We were treated to a keynote speech by Sadie Morgan OBE of dRMM Architects, who talked about the importance of planning for a robust transport infrastructure with a mixture of public, private and active travel for communities to access facilities with mixed cultural use.
It was Sadie Morgan’s architecture practice who re-designed Hastings’ fire ravaged Pier, through a charitable trust and a crowdfunding campaign, which I was happy to support many years ago. The pier was re-built and was awarded the RIBA Stirling Prize in 2017. Culturally it has led to a growth in events, attracting visitors to the town, boosting the economy and helping to put the seaside town on the map.
A panel of experts discussed how culture can be put at the heart of regeneration, acknowledging that culture is important to well-being. The question of whether cultural decision making could in the future be devolved to regional decision makers was discussed, and if the latest round of ‘Levelling up’ funds will make a positive difference.
The Symposium ended with a keynote from Adam Bryan, CEO of South East Local Enterprise Partnership (under which I sit on the Kent and Medway Economic Partnership Business Advisory Board), who also spoke at the Kent Business Summit. Adam shared how the creative and cultural industries capitalise on major projects and help shape the region.
CULTURAL PLANNING TOOLKIT
In partnership with Kent County Council, Creative Estuary have commissioned a new toolkit designed to offer a road map for organisations to fund, occupy and manage buildings and cultural facilities, due to be published in spring 2023. Compiled by TCPA and Urban Roots the toolkit will cover the critical components of valuing cultural visibility, the importance of a robust cultural strategy, having the right skills and partnerships in place to enable a development that embeds cultural infrastructure and wellbeing at the heart of an action plan. It’s key for planners to embrace cultural integration to economic town planning.
CASE STUDY: EBBSFLEET
How do you plan for culture with a blank canvas? This was the challenge facing the Ebbsfleet Development Corporation, to build a new garden city in North Kent. Head of Strategy & Placemaking Kevin McGeough explained how so far 3,000 homes for 7,000 residents have been built, served by new primary schools and public buildings.

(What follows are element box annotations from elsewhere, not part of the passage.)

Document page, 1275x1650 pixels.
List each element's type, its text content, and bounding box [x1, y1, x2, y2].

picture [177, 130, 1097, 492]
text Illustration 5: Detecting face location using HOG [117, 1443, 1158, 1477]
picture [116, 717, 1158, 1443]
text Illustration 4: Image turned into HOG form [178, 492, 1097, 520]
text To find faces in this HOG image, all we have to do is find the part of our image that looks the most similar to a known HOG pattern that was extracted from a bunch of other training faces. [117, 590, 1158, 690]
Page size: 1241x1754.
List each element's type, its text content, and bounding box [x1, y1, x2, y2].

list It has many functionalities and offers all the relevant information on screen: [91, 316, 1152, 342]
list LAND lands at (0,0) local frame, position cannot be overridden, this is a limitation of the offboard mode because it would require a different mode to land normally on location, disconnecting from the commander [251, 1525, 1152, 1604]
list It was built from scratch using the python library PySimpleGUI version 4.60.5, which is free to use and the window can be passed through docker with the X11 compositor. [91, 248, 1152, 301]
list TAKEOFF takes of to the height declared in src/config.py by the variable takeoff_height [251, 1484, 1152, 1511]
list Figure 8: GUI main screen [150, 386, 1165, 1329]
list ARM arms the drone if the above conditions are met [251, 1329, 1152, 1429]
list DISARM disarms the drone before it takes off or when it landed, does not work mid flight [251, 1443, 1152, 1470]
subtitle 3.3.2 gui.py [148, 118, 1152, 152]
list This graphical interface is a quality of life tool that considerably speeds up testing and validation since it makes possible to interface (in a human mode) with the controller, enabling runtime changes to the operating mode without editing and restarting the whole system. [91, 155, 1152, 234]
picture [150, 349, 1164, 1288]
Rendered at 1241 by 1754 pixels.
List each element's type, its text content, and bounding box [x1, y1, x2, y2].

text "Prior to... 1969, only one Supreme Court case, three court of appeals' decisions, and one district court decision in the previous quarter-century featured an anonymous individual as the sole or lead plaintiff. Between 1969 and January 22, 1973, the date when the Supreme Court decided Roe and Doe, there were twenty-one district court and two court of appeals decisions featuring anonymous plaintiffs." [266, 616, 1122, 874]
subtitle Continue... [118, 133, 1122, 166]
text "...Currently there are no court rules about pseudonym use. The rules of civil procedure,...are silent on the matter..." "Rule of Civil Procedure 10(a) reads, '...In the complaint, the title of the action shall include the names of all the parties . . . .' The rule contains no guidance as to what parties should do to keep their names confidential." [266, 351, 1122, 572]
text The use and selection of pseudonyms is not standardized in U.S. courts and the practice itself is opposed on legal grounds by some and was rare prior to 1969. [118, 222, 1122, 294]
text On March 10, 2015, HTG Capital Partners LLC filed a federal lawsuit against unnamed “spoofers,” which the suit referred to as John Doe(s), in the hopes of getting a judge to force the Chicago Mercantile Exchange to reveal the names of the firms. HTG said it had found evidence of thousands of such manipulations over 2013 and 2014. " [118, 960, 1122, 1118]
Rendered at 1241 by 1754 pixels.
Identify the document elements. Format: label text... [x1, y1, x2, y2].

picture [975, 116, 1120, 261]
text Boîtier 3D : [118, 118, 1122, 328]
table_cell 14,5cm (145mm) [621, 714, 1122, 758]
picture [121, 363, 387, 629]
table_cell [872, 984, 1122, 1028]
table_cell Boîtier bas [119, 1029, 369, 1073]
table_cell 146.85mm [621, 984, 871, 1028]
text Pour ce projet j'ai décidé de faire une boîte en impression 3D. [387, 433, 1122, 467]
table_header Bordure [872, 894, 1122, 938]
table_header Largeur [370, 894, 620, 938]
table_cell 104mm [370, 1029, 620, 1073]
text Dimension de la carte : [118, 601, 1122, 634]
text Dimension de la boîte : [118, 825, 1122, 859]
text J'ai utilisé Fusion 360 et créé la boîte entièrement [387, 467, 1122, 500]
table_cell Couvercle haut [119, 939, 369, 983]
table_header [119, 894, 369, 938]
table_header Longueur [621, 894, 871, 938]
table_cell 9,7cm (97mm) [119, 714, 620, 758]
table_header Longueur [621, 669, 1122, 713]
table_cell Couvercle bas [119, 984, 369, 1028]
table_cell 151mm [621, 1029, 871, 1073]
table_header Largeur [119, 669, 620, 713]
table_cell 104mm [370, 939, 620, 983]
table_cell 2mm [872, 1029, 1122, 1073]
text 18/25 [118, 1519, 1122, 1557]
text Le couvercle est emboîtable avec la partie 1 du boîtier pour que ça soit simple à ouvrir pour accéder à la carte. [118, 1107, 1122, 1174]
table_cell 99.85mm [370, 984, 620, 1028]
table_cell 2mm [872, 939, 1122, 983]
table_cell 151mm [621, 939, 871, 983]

The corporation worked with AOC Architecture, whose Co-founder & Director Geoff Shearcroft explained the planning guidelines for such developments. He shared the design for the Alkerden Hub, a low carbon timber frame building incorporating a library, health and social care facilities. These combined facilities enable the broadest range of multi-purpose uses for the community, be it faith, social, cultural, arts etc.
It’s not just architects though, Laura Kavanagh from CIC Blueprint Arts, worked with residents of the new development and nearby Ebbsfleet town, to lead the creative exchange through community focused workshops to develop a stronger sense of identity for the garden city.
These learnings are now being shared with other new developments, both nationally and locally in nearby Folkestone’s proposed Otterpool Park.
LIVE, WORK & PLAY
How can the cultural and creative sector help economic development? This got me to thinking about the town we call home, Tunbridge Wells and how lucky we are to have culture so deep rooted in our community. Venues such as Trinity Theatre, The Forum, Assembly Hall Theatre and the recently opened Amelia Scott Cultural & Learning Hub (which I support as a Board Member of The Amelia Scott Cultural Trust) provide a rich tapestry of events, performances and music for all to enjoy.
In addition, there are also community events in public spaces organised by various third sector organistions such as Local & Live, Unfest, the Mela, Puppetry Festival, just to name a few, all of which help to attract local residents and visitors into the town centre.
Planning decisions need to be made with cultural placemaking in mind, to ensure we protect and strengthen our community’s cultural and creative spaces.